Task statement: Reproduce the rows below verbatim, beginning with the first one and ending with the line that contains "Which slice is the smallest?", including both ends.

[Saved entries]
◇ ◇ ◇ ◇

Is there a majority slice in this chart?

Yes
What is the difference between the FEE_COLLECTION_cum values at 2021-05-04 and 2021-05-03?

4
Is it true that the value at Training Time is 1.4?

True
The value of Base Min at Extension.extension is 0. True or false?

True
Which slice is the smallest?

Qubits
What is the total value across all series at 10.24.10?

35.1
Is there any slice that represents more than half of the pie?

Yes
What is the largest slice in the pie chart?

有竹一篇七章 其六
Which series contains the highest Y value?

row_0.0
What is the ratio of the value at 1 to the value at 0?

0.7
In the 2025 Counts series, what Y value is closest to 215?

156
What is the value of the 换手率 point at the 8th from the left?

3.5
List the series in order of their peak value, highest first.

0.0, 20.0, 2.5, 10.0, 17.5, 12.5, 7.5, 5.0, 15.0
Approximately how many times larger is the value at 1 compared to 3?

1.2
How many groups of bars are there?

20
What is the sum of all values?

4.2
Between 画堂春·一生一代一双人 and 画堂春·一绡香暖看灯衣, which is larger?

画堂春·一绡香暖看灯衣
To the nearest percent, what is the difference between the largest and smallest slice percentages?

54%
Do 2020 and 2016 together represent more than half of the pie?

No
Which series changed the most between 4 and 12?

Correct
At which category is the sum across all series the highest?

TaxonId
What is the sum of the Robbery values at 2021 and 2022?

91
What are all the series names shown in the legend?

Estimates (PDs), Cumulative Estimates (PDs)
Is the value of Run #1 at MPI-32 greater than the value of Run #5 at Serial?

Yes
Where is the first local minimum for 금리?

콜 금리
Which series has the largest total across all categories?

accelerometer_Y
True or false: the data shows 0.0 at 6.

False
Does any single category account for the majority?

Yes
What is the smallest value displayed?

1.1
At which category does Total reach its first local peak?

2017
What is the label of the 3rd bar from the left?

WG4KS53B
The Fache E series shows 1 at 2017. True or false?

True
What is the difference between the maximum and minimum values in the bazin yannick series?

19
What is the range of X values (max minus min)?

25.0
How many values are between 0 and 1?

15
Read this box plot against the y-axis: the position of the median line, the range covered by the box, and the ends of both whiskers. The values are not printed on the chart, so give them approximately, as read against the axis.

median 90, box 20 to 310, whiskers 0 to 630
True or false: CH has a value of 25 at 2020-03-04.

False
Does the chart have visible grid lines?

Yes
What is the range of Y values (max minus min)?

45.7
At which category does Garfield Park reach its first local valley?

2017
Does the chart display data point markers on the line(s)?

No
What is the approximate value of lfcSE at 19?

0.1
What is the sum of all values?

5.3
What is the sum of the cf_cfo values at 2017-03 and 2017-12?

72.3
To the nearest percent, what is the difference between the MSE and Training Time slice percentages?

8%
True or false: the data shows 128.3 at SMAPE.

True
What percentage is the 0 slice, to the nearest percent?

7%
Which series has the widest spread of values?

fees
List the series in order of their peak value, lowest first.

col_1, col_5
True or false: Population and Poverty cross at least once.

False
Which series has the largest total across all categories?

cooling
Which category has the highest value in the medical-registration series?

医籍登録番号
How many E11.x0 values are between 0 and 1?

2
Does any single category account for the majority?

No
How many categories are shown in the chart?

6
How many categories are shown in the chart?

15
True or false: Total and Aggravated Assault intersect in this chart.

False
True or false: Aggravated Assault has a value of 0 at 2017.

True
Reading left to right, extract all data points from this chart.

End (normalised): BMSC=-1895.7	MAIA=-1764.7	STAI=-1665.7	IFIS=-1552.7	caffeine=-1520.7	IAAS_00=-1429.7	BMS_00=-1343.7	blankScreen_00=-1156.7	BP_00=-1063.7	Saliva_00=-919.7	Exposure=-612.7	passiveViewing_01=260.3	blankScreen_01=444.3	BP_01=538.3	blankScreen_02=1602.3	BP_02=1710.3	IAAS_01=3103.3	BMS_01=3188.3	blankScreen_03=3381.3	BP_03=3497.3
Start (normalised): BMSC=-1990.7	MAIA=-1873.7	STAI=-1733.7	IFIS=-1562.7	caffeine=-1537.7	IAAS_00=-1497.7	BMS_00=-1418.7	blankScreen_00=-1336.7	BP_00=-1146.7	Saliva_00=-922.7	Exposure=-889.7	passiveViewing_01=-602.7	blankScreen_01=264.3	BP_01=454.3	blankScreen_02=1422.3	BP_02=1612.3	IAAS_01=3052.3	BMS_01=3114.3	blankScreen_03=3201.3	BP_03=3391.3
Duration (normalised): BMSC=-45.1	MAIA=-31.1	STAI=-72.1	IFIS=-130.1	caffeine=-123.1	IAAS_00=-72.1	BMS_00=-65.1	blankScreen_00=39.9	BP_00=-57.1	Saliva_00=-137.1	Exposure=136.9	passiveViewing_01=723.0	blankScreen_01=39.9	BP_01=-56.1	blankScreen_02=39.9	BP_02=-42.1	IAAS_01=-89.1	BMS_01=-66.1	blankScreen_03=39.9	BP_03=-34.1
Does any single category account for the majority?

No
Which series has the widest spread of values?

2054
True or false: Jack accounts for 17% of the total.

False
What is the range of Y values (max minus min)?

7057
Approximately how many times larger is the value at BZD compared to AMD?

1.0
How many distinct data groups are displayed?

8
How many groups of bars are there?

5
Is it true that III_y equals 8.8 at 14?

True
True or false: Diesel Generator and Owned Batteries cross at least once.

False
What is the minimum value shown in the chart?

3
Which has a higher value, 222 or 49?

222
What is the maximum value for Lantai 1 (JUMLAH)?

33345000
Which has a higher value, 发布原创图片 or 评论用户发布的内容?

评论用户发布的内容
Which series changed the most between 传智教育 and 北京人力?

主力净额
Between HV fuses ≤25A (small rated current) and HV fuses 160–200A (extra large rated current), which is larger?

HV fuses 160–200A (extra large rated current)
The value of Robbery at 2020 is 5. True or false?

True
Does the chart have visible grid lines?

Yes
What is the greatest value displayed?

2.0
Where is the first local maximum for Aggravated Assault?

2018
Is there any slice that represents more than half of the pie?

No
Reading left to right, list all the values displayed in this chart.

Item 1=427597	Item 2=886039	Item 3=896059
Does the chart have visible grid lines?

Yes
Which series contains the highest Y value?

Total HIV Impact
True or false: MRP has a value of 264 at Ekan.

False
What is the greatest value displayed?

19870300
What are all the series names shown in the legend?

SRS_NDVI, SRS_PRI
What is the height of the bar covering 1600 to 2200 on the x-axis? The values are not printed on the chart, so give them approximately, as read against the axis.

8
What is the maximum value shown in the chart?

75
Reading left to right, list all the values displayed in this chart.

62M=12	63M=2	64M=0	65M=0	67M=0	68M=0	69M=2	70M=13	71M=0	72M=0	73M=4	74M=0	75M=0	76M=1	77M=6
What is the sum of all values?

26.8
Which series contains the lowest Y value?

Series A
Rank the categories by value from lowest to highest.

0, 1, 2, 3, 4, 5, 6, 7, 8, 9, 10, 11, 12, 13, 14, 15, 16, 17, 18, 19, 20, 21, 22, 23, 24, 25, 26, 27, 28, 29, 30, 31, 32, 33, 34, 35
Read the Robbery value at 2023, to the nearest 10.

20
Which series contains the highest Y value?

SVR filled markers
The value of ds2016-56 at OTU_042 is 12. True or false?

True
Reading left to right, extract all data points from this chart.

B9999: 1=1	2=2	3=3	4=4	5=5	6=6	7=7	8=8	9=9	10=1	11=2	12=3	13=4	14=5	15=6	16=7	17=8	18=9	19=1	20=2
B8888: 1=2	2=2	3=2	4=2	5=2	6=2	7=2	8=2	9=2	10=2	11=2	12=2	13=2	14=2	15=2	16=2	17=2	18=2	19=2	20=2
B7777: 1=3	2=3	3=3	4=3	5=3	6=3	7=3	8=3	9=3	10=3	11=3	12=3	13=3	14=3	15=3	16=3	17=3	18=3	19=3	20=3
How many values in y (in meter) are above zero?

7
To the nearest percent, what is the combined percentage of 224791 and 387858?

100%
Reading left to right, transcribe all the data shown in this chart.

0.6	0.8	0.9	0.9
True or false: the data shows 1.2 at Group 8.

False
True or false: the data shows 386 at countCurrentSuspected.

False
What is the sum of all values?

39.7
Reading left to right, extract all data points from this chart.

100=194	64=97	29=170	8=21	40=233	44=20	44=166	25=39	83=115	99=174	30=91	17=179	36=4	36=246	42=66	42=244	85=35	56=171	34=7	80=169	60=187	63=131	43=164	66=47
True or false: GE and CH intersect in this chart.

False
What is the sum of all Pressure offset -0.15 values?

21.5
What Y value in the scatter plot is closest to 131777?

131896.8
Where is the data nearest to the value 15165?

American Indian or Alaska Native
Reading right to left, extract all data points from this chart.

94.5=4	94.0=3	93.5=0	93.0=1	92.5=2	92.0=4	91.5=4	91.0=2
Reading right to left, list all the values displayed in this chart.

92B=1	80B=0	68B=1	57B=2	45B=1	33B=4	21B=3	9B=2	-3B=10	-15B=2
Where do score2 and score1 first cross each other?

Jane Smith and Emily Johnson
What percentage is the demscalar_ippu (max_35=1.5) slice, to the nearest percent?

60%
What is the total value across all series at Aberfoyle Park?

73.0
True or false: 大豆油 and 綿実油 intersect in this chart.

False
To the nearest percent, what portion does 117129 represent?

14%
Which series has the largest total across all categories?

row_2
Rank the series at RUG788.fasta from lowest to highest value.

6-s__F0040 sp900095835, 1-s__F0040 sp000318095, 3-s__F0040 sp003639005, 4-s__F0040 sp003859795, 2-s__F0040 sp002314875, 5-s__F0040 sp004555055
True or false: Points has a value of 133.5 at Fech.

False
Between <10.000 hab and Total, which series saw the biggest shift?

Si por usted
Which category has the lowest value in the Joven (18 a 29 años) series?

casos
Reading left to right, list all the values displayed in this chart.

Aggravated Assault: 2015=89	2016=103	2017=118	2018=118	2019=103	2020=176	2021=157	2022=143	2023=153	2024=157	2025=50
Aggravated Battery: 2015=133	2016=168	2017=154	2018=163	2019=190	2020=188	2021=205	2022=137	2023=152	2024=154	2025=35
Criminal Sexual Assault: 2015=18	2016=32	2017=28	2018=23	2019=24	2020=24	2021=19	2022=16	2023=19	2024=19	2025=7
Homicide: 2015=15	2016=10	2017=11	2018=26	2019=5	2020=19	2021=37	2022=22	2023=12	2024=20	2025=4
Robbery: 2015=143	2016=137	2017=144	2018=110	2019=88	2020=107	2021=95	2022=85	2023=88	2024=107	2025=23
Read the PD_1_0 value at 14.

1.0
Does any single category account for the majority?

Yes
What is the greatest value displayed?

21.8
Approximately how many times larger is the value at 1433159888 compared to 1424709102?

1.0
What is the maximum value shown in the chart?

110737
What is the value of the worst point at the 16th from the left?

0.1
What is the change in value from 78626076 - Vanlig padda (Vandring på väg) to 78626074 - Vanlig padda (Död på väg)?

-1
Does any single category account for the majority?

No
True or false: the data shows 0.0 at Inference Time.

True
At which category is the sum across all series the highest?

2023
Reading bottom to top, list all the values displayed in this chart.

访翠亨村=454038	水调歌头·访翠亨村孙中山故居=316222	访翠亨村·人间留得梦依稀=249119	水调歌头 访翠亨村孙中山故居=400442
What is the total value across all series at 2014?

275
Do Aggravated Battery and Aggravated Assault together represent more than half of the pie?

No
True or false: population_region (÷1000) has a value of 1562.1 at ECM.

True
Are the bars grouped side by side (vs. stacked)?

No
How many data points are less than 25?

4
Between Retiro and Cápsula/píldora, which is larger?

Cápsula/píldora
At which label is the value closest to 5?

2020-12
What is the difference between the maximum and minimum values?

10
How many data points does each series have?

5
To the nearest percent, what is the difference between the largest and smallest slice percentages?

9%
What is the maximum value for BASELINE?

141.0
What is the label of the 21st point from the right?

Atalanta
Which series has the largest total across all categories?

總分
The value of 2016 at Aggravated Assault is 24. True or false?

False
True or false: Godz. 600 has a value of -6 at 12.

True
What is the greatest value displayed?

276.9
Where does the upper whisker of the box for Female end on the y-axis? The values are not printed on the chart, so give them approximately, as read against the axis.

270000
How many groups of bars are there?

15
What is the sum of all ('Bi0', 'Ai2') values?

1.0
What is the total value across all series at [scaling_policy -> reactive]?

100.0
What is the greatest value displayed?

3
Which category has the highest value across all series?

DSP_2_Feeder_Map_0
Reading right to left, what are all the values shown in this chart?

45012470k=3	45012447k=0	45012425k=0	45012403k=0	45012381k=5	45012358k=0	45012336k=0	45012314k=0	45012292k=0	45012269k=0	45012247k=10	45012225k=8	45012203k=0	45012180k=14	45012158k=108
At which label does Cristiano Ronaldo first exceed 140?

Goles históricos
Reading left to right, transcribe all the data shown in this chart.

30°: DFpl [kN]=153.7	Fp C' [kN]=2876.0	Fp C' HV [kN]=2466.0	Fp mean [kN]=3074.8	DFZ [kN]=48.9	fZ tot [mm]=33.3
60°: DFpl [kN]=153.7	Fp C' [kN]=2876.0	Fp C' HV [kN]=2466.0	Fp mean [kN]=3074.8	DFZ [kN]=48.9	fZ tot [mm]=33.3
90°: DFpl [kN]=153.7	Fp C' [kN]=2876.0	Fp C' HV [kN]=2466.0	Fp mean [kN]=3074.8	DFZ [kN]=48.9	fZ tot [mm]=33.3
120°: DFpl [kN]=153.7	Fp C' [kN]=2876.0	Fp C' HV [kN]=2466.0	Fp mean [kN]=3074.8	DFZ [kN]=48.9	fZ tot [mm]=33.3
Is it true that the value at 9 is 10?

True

◇ ◇ ◇ ◇

Response to the task:
Is there a majority slice in this chart?

Yes
What is the difference between the FEE_COLLECTION_cum values at 2021-05-04 and 2021-05-03?

4
Is it true that the value at Training Time is 1.4?

True
The value of Base Min at Extension.extension is 0. True or false?

True
Which slice is the smallest?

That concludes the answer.